Similar issues have been joined in contemporary Judaism. Many outreach types in the Teshuvah movement (or, them more bluntly, “missionaries for Orthodoxy”), use so-called “objective” proofs to bring assimilated (and usually philosophically unsophisticated) college students or backpackers into the world of Torah. One noted personality in the Teshuvah movement gives an introductory course offering with “8 proofs for the existence of God and 8 proofs of the Divine origin of Torah.” In recent years the “Torah Codes” (hidden messages allegedly planted within the Torah text, only discoverable by computers) have come to occupy an important place in such outreach work. There is ongoing debate among mathematicians as to whether these codes are valid, or so much sleight-of-hand. To me, this point seems rather besides the point. As I’ve commented here in the past, such arguments are not only irrelevant, but somehow demeaning and cheapening the real message of Torah.

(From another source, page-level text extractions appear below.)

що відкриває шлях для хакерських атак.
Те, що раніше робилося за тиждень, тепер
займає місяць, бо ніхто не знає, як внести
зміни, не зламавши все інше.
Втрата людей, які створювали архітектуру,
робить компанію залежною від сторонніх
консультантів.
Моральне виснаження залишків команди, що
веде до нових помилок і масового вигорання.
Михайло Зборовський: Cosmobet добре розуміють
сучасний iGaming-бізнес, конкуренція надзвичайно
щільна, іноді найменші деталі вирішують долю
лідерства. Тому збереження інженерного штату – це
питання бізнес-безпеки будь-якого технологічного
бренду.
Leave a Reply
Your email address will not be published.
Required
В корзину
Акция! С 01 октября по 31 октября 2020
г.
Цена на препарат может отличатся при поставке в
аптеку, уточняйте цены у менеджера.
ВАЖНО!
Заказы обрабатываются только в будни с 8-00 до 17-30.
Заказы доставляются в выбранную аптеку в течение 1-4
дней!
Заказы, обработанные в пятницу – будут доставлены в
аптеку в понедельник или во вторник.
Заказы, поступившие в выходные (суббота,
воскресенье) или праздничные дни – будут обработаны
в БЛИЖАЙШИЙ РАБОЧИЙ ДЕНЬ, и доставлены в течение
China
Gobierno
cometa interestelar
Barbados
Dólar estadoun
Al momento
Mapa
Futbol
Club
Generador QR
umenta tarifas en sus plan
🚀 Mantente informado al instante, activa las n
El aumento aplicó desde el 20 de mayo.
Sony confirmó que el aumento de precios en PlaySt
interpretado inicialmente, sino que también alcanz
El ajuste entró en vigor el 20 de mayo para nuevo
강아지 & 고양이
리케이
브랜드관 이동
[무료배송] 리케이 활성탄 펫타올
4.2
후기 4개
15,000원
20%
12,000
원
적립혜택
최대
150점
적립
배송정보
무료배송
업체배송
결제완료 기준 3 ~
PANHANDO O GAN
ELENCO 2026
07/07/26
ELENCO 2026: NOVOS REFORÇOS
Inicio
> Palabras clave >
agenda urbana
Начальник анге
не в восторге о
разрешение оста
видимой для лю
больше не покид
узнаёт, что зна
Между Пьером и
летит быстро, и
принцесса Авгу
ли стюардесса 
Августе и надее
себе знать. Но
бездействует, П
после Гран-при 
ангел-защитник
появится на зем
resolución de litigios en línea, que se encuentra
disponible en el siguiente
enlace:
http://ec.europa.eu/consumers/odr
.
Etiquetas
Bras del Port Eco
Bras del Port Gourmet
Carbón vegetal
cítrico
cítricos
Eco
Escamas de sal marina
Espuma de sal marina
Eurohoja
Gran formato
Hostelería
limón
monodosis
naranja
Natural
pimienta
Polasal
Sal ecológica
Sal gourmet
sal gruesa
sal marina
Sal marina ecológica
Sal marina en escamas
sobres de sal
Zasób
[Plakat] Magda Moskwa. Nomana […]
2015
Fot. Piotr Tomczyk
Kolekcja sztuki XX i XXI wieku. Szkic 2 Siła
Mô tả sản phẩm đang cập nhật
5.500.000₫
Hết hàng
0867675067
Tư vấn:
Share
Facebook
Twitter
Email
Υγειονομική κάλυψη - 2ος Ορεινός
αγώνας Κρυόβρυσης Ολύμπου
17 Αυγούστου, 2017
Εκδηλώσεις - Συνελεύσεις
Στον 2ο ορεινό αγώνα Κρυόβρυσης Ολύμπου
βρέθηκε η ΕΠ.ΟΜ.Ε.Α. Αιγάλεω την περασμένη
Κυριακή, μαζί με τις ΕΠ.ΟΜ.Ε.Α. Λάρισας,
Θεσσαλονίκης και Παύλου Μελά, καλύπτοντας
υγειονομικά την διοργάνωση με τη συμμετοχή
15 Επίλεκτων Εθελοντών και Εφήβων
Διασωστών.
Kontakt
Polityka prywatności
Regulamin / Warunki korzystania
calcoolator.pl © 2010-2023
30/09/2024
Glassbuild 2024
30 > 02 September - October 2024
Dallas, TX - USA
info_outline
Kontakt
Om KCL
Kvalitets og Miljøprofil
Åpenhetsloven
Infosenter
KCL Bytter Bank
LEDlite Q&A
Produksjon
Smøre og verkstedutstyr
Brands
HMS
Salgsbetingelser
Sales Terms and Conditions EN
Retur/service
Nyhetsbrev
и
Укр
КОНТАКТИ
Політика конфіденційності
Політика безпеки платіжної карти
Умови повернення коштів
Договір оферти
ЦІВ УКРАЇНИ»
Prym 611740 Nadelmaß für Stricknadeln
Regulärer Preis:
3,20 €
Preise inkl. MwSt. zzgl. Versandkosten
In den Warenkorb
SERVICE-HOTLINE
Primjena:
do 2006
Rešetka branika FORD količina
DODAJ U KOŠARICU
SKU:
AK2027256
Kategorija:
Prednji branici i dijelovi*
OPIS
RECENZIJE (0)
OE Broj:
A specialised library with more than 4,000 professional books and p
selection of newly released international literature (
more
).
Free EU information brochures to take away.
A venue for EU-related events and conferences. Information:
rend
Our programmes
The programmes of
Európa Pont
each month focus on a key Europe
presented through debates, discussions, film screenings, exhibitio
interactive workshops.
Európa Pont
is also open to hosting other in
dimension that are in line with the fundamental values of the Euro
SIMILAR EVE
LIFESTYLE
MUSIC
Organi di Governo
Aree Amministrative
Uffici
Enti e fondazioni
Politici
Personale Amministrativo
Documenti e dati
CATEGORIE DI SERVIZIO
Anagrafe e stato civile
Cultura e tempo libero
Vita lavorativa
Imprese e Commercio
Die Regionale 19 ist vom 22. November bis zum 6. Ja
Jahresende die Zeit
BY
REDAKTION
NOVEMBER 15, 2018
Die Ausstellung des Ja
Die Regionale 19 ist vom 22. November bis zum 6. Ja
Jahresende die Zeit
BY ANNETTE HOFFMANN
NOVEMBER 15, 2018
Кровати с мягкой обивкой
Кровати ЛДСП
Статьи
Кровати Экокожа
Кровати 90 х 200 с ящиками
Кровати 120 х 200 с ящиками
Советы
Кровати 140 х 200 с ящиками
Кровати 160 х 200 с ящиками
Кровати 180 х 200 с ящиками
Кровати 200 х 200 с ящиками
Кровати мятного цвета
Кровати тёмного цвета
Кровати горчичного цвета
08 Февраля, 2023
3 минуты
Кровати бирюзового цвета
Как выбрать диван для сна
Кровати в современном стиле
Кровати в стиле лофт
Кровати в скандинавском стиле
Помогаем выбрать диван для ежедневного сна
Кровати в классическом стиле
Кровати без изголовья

But there is nevertheless a difference between the Jewish take on this issue and that of Updike’s fictional but true-to-life professors of theology. True, I would assert that traditional Judaism is closer to the “subjectivist” position than it is to that of “empirical” proofs. I know any number of Jews who are not at all sure whether or not they believe in God, but follow a more-or-less traditional or even halakhic life-style because it makes moral sense or conveys a feeling of meaning and order to their lives (or, as suggested in David Hartman’s recent writings, makes sociological and anthropological sense). In this light, I would read Rambam’s suggestion that contemplation of the greatness of creation are the path to the love and fear of God, e.g., as in Hilkhot Yesodei ha-Torah 2.1-2—which is read by some as implying the religious value of the study of science to deepen religious belief—as essentially an appeal to an experience of wonder, not unlike Heschel’s “radical wonder,”—not as an ironclad proof such as that discussed here.
But in truth, Judaism is based on a third option: a faith based on tradition, what the Rav calls the “Masorah Community,” based on a living faith and way of life passed on from parent to child, from grandparent to grandchild, thereby making it stronger than either the intellectual understanding or moral conscience of any single individual.